> _Exercise input_
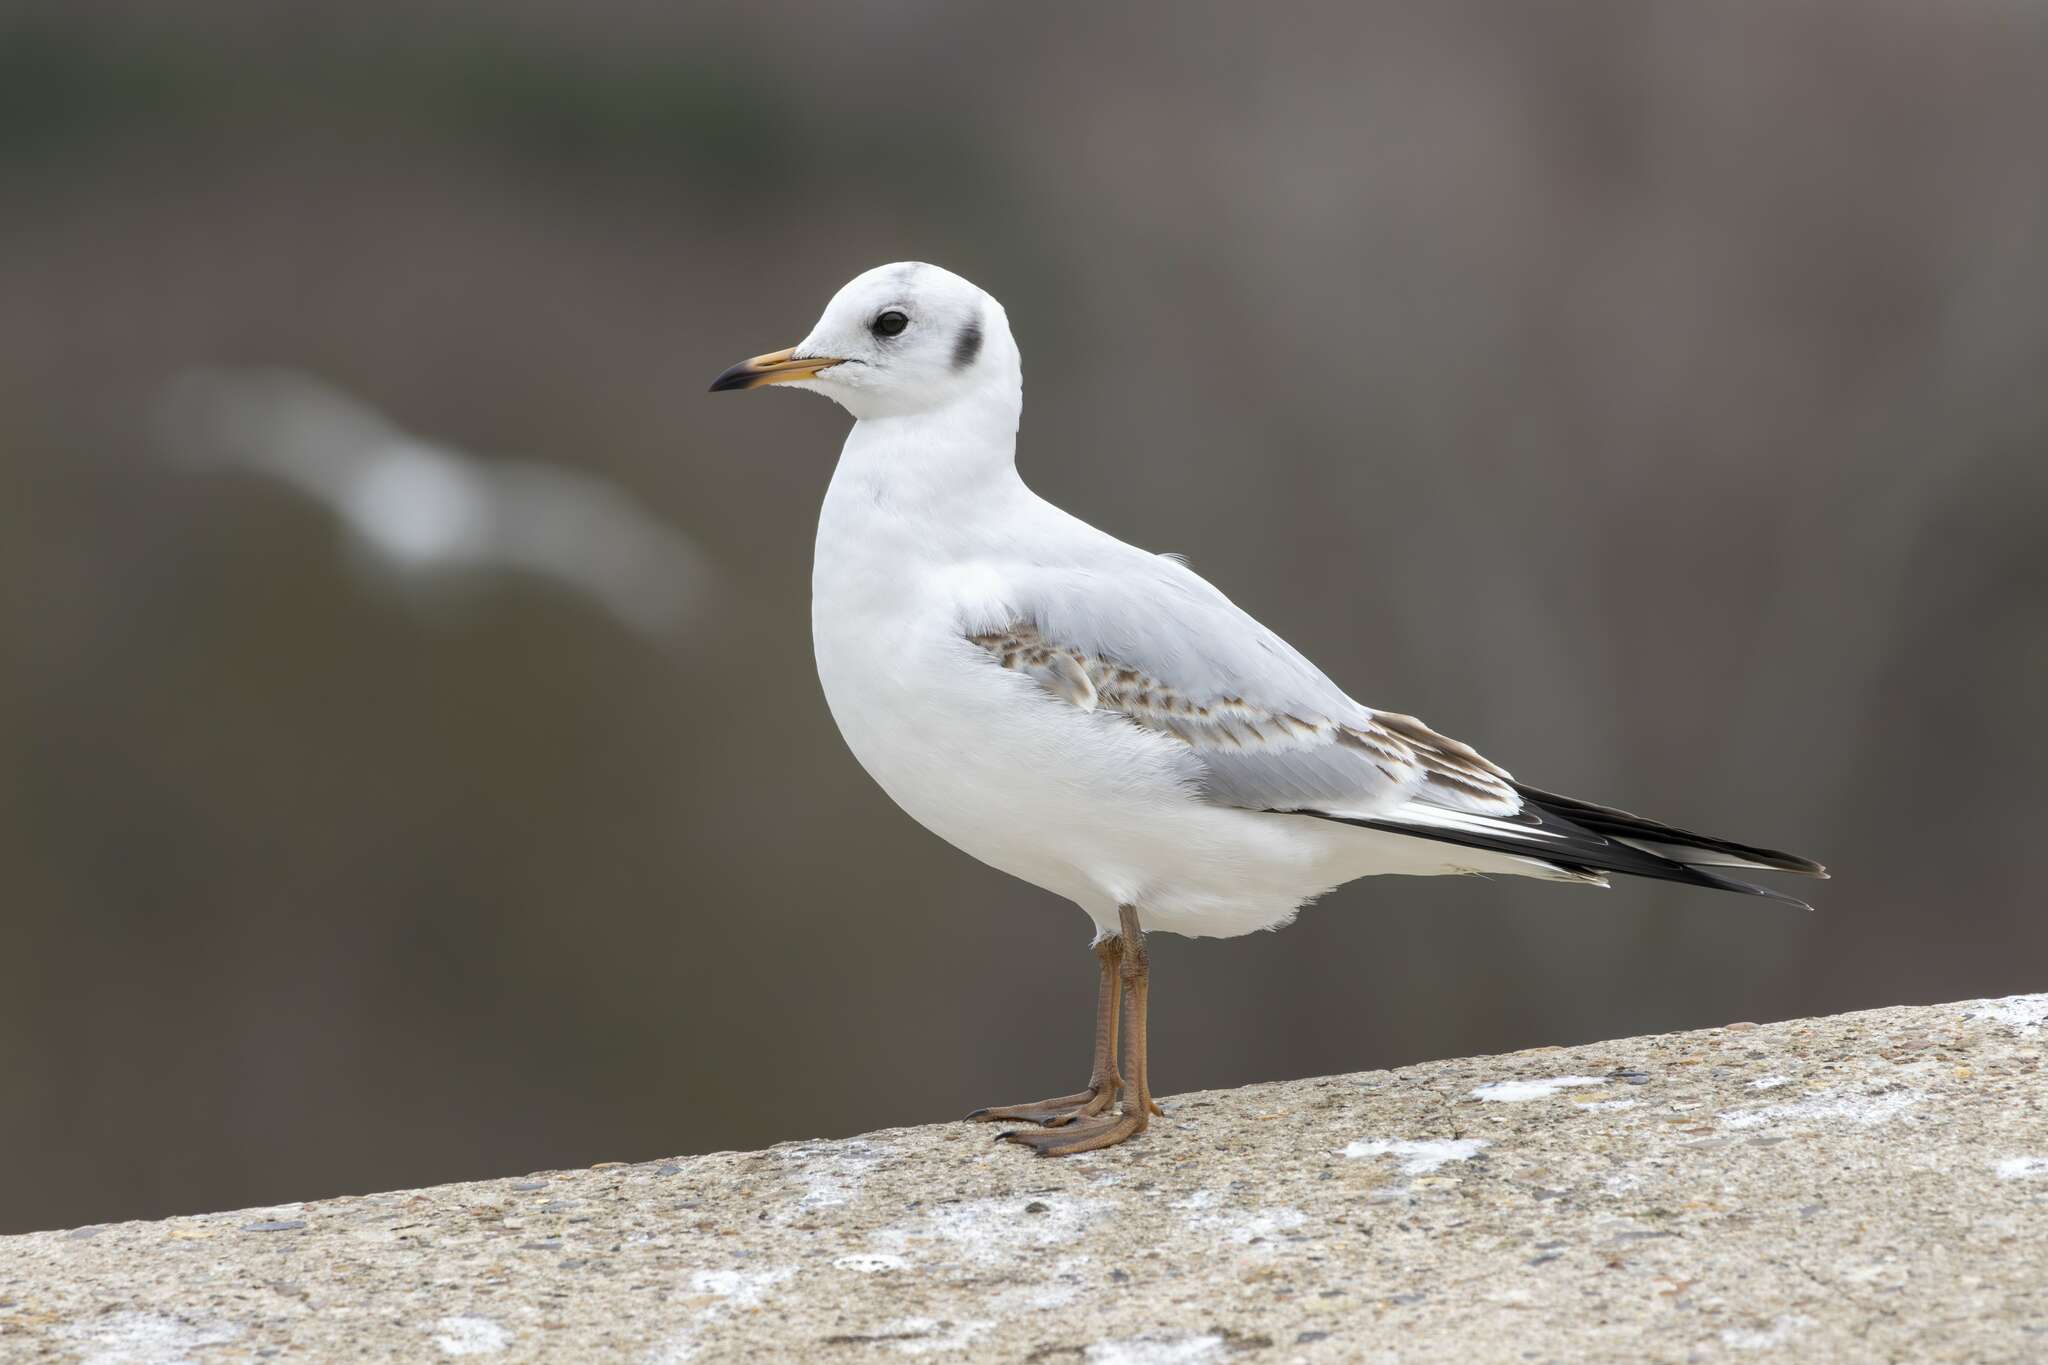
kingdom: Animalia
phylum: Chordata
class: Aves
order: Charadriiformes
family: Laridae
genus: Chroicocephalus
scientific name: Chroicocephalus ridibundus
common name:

> _Brief_
Set down every line of the listing above word for word, leaving out the pictures.

> _Correct output_
kingdom: Animalia
phylum: Chordata
class: Aves
order: Charadriiformes
family: Laridae
genus: Chroicocephalus
scientific name: Chroicocephalus ridibundus
common name:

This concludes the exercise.